Vuelve a ser “un mercado de agronegocios, al menos de manera temporal”, explicó, desde Chicago, el operador del mercado de granos Antonio Ochoa, integrante de RCM Alternatives.
Detalló un escenario en el que “los mercados han estado secuestrados, durante un tiempo largo, por mercados financieros”, por lo cual, “quien tenía el inventario entre lo físico y financiero, estaba operando los precios como si fuesen solamente instancias financieras, producto de regulaciones, de tensiones geopolíticas, de espacios de volatilidad, de primas que se tenían que crear ante la defensa del crecimiento de la inflación, y situaciones que no obedecían a los fundamentales: oferta, demanda, clima, evolución del consumo y otros aspectos que nos tenían más en capacidad de diagnosticar el precio”.
“Nos hicimos volátiles de manera artificial”, comentó. Hoy el mercado “parece que empezará a tomar respiros y posicionarse” en función de los elementos fundamentales, pero “es muy difícil tratar de diagnosticar en una sola dimensión lo que nos está moviendo los precios”. “Lo desconocido, o lo nuevo, o lo dinámico, obliga a tratar de hacer siempre una gestión de riesgo, más allá de estar adivinando la dirección del precio”, añadió.
Ochoa analizó los eventuales escenarios “si EEUU es capaz de entregarle las 25.000.000 de toneladas de soja a China”, mientras en paralelo aplica una política “muy agresiva para generar biocombustibles” que está motivando el crecimiento de la molienda.

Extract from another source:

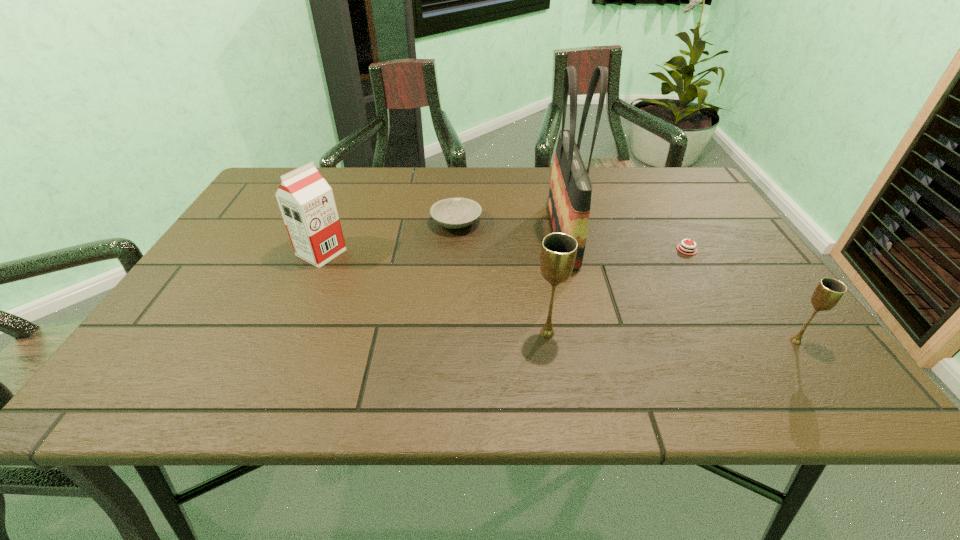
Find the location of `vacant area that satisfies the following two spatial constraints: 1. on the back side of the soya milk; 2. on the right side of the second object from right to left`. vacant area that satisfies the following two spatial constraints: 1. on the back side of the soya milk; 2. on the right side of the second object from right to left is located at coordinates (323, 249).

Find the location of a particular element. The height and width of the screenshot is (540, 960). vacant space that satisfies the following two spatial constraints: 1. on the back side of the shortest object; 2. on the front-facing side of the third object from right to left is located at coordinates (678, 234).

Where is `free space that satisfies the following two spatial constraints: 1. on the front-facing side of the shopping bag; 2. on the front side of the leftmost object`? The width and height of the screenshot is (960, 540). free space that satisfies the following two spatial constraints: 1. on the front-facing side of the shopping bag; 2. on the front side of the leftmost object is located at coordinates (567, 253).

En tal sentido, se refirió a los efectos en la relación stock-consumo, y al contexto alcista “si solo se ve a EEUU”. Pero a escala global, países como Brasil y Argentina, e incluso Uruguay, “no se quedarán con los brazos cruzados” en cuanto a producción. Comentó también las posibles incidencias, en la tracción, de la actuación de los especuladores.
Pero uno de los factores fundamentales, agregó, es que “el consumo del mundo no está incrementándose a la velocidad en la que está creciendo la producción”.